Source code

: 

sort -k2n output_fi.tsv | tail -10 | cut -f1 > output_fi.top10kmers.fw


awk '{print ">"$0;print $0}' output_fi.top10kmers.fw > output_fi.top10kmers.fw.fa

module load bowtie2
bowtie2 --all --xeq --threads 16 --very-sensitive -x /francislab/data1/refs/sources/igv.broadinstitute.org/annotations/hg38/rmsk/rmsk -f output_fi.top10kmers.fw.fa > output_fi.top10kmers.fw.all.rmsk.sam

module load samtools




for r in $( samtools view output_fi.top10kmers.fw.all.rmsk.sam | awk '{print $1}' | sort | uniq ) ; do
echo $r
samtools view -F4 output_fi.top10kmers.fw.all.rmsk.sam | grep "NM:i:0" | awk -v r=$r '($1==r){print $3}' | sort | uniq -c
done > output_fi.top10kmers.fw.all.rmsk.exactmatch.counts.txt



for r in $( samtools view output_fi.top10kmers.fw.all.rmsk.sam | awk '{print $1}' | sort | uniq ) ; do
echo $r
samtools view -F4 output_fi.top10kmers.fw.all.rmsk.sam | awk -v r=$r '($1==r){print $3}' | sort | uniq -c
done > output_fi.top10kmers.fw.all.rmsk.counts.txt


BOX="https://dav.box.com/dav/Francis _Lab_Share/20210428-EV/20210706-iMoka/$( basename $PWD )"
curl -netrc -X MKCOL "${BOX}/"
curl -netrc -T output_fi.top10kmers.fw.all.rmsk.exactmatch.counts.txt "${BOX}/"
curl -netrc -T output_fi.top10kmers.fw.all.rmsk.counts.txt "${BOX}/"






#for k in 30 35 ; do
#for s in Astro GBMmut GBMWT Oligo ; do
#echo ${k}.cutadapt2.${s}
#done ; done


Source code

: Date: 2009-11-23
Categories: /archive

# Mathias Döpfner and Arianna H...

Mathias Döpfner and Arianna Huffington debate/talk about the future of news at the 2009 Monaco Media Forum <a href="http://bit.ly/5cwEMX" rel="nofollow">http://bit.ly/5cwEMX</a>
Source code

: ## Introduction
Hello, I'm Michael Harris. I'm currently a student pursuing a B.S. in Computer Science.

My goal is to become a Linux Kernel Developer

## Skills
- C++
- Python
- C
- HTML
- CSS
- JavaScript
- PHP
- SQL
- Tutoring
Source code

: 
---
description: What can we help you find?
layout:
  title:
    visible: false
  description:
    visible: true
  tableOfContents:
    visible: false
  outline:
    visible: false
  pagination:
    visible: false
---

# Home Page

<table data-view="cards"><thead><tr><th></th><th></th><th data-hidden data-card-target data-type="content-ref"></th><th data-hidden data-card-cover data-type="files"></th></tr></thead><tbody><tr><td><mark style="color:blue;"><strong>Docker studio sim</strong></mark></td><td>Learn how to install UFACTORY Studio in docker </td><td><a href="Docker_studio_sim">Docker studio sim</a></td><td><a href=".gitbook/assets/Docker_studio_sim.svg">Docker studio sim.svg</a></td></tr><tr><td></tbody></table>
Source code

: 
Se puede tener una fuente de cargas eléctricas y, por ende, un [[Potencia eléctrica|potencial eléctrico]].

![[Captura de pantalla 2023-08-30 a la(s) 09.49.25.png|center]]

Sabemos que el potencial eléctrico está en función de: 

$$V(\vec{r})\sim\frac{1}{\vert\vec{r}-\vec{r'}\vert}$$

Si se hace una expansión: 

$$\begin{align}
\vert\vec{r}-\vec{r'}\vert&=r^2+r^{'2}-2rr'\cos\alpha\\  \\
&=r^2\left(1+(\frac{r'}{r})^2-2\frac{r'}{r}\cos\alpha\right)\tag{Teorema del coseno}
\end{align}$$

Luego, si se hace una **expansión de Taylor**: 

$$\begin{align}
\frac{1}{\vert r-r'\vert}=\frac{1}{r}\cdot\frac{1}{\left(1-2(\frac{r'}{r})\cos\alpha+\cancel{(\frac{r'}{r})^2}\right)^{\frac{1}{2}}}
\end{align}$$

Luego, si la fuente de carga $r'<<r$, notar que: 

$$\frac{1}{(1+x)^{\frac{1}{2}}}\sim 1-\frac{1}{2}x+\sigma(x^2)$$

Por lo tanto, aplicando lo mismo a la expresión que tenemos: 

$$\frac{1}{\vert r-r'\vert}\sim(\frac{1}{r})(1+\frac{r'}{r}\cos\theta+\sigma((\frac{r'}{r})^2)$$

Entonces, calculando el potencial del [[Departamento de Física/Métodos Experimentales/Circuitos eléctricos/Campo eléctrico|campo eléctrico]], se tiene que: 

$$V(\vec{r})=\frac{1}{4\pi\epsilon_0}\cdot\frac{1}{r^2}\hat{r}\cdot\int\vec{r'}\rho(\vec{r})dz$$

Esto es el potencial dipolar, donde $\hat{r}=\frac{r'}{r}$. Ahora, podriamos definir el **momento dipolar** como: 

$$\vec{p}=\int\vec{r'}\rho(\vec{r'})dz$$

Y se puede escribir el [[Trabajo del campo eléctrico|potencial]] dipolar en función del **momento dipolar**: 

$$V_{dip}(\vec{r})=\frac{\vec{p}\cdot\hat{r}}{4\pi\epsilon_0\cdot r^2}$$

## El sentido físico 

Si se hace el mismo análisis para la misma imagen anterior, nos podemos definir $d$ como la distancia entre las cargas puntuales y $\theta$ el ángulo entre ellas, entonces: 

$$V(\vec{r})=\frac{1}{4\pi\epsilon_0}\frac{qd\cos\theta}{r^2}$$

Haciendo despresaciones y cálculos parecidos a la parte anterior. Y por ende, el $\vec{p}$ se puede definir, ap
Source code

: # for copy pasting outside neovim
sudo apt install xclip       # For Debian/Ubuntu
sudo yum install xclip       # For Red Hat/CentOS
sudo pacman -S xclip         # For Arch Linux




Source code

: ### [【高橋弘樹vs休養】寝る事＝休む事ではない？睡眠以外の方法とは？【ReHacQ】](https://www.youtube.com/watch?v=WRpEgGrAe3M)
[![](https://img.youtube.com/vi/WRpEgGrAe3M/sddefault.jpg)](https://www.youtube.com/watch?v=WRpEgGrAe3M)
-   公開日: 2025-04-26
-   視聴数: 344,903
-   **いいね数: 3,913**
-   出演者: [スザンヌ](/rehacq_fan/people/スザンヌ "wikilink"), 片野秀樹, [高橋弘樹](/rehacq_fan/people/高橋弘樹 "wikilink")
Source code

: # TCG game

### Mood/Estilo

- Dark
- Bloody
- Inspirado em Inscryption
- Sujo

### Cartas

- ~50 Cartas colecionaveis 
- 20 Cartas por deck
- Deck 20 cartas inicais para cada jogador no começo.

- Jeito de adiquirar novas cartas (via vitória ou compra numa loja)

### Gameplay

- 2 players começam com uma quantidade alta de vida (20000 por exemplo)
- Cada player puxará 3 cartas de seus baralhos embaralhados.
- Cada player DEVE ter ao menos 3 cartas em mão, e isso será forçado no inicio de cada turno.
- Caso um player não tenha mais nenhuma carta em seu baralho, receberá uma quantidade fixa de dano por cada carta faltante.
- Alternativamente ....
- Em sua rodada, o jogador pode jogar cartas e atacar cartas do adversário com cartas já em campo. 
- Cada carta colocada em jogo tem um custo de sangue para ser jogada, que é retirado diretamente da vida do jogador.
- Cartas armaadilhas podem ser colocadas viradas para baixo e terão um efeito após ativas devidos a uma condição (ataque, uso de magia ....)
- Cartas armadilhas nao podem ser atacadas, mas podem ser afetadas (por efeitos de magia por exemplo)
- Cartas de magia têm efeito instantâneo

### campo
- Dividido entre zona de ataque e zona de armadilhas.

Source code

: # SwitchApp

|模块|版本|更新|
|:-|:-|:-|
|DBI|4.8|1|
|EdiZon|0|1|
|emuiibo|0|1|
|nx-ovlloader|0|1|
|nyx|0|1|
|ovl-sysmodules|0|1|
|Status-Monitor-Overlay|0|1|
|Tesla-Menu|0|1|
• • •
Output only the lines running from the line with "- 20 Cartas por deck" through the final line of the data, inclusive.

**Solution to this task:**
- 20 Cartas por deck
- Deck 20 cartas inicais para cada jogador no começo.

- Jeito de adiquirar novas cartas (via vitória ou compra numa loja)

### Gameplay

- 2 players começam com uma quantidade alta de vida (20000 por exemplo)
- Cada player puxará 3 cartas de seus baralhos embaralhados.
- Cada player DEVE ter ao menos 3 cartas em mão, e isso será forçado no inicio de cada turno.
- Caso um player não tenha mais nenhuma carta em seu baralho, receberá uma quantidade fixa de dano por cada carta faltante.
- Alternativamente ....
- Em sua rodada, o jogador pode jogar cartas e atacar cartas do adversário com cartas já em campo. 
- Cada carta colocada em jogo tem um custo de sangue para ser jogada, que é retirado diretamente da vida do jogador.
- Cartas armaadilhas podem ser colocadas viradas para baixo e terão um efeito após ativas devidos a uma condição (ataque, uso de magia ....)
- Cartas armadilhas nao podem ser atacadas, mas podem ser afetadas (por efeitos de magia por exemplo)
- Cartas de magia têm efeito instantâneo

### campo
- Dividido entre zona de ataque e zona de armadilhas.

Source code

: # SwitchApp

|模块|版本|更新|
|:-|:-|:-|
|DBI|4.8|1|
|EdiZon|0|1|
|emuiibo|0|1|
|nx-ovlloader|0|1|
|nyx|0|1|
|ovl-sysmodules|0|1|
|Status-Monitor-Overlay|0|1|
|Tesla-Menu|0|1|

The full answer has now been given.